Riko pun masuk ke dalam rumah dan duduk di sofa ruang tamu untuk menunggu Rianti.
15 menit kemudian
Rianti sudah siap dan menghampiri Riko di ruang tamu.
"Udah?"Tanya Riko menatap Rianti,Rianti mengangguk.
"Yaudah ayo kita segera pergi."Ucap Riko lalu berdiri dari duduknya.
"Gue naik taxi aja."
"Kenapa?"
__ADS_1
"Gue takut dibonceng sama lo."Jawab Rianti takut-takut.

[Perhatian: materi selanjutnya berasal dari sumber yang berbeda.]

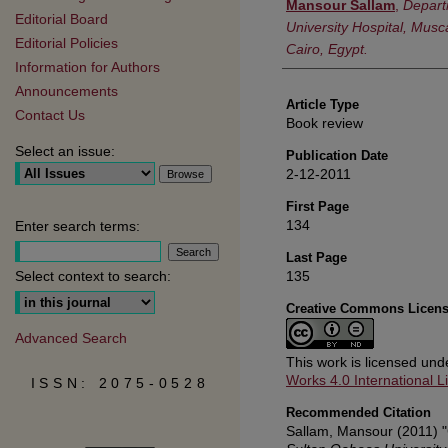
Authors
Mansour Sallam
,
Depart
Editorial Board
University Hospital, Musc
Editorial Policies
Cairo, Egypt.
Information for Authors
Announcements
Article Type
Contact Us
Book review
Select an issue:
Publication Date
2-12-2011
First Page
134
Enter search terms:
Last Page
135
Select context to search:
Creative Commons Licen
Advanced Search
This work is licensed un
Works 4.0 International L
ISSN: 2075-0528
Recommended Citation
Sallam, Mansour (2011) "C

"Yaudah iya,gue gak akan melaju dengan kencang."Ucap Riko.
Dengan sedikit ragu Rianti pun akhirnya mau dibonceng Riko.
Saat di perjalanan
Benar saja Riko melajukan motornya dengan kecepatan sedang,Rianti pun memeluk Riko dan menyandarkan kepalanya di punggung Riko.
Hanya saat mereka naik motor saja Rianti berani memeluk Riko,Riko pun juga sepertinya tak mempermasalahkan hal itu.
"Riko lo kapan sih mau berubah,gue udah capek nasehatin lo ini itu."Ucap Rianti.
"Gak tahu gue."Jawab Riko singkat dan santai.
Tak lama kemudian merekapun sudah sampai di rumah Raka.
Riko dan Rianti pun turun dari motor dan melangkah masuk ke dalam rumah.
"Kalian sudah datang?"Sapa Rina yang sedang duduk di sofa ruang tamu bersama Raka saat melihat Riko dan Rianti memasuki ruang tamu.
Rina berdiri dari duduknya dan berjalan menghampiri Riko dan Rianti,Rina pun memeluk Rianti dan Riko secara bergantian.
"Kalian apa kabar?"Tanya Rina tersenyum menatap Riko dan Rianti secara bergantian.
"Baik ma."Jawab Riko.
"Yasudah,ayo sekarang kita makan malam."Ajak Rina.
Mereka semua pun menuju ruang makan dan makan malam bersama dengan hening.
Sementara itu
Zanna sedang merebahkan tubuhnya di atas ranjang dan memandangi handphonenya.
Zanna mencari kontak Varo dan video call Varo,dering pertama langsung diangkat oleh Varo.
"Iya hallo Na."Sapa Varo tersenyum.
"Lagi ngapain Al,gue ganggu nggak?"Ucap Zanna tersenyum lebar.
"Ini lagi makan,lo udah pulang dari rumah sakit?"
"Udah,tadi pagi gue pulang."
"Emangnya lo udah sembuh kok udah pulang?"Tanya Varo.
"Udah dong,waktu gue lihat lo gue langsung sembuh."Jawab Zanna.
"Bisa aja lo."Ucap Varo tersenyum.
Ya ampun Al,lo tampan banget si.Pokoknya lo harus jatuh ke dalam pelukan gue'Batin Zanna'
"Gue pengen banget Al ketemu langsung sama lo."Ucap Zanna.
"Lo tenang aja,setelah gue lulus kuliah gue bakal balik lagi ke sana.Kita bisa ketemuan di cafe atau dimana gitu."Ucap Varo.
"Masih beberapa tahun lagi,lama.Kalau nanti gue sakit lagi gimana."Ucap Zanna cemberut.
"Emang ada hubungannya sama gue?"
"Iya ada dong,kalau gue pengen sesuatu tapi gak dituruti gue bakalan sakit.Gue gak akan sembuh sebelum keinginan gue itu dituruti,sekarang gue cuma pengen ketemu sama lo gak pengen yang lain."Ucap Zanna berbohong.
"Baiklah,gue akan pulang demi lo dan sekalian pulang mengunjungi Ayah sama Bunda."Ucap Varo akhirnya.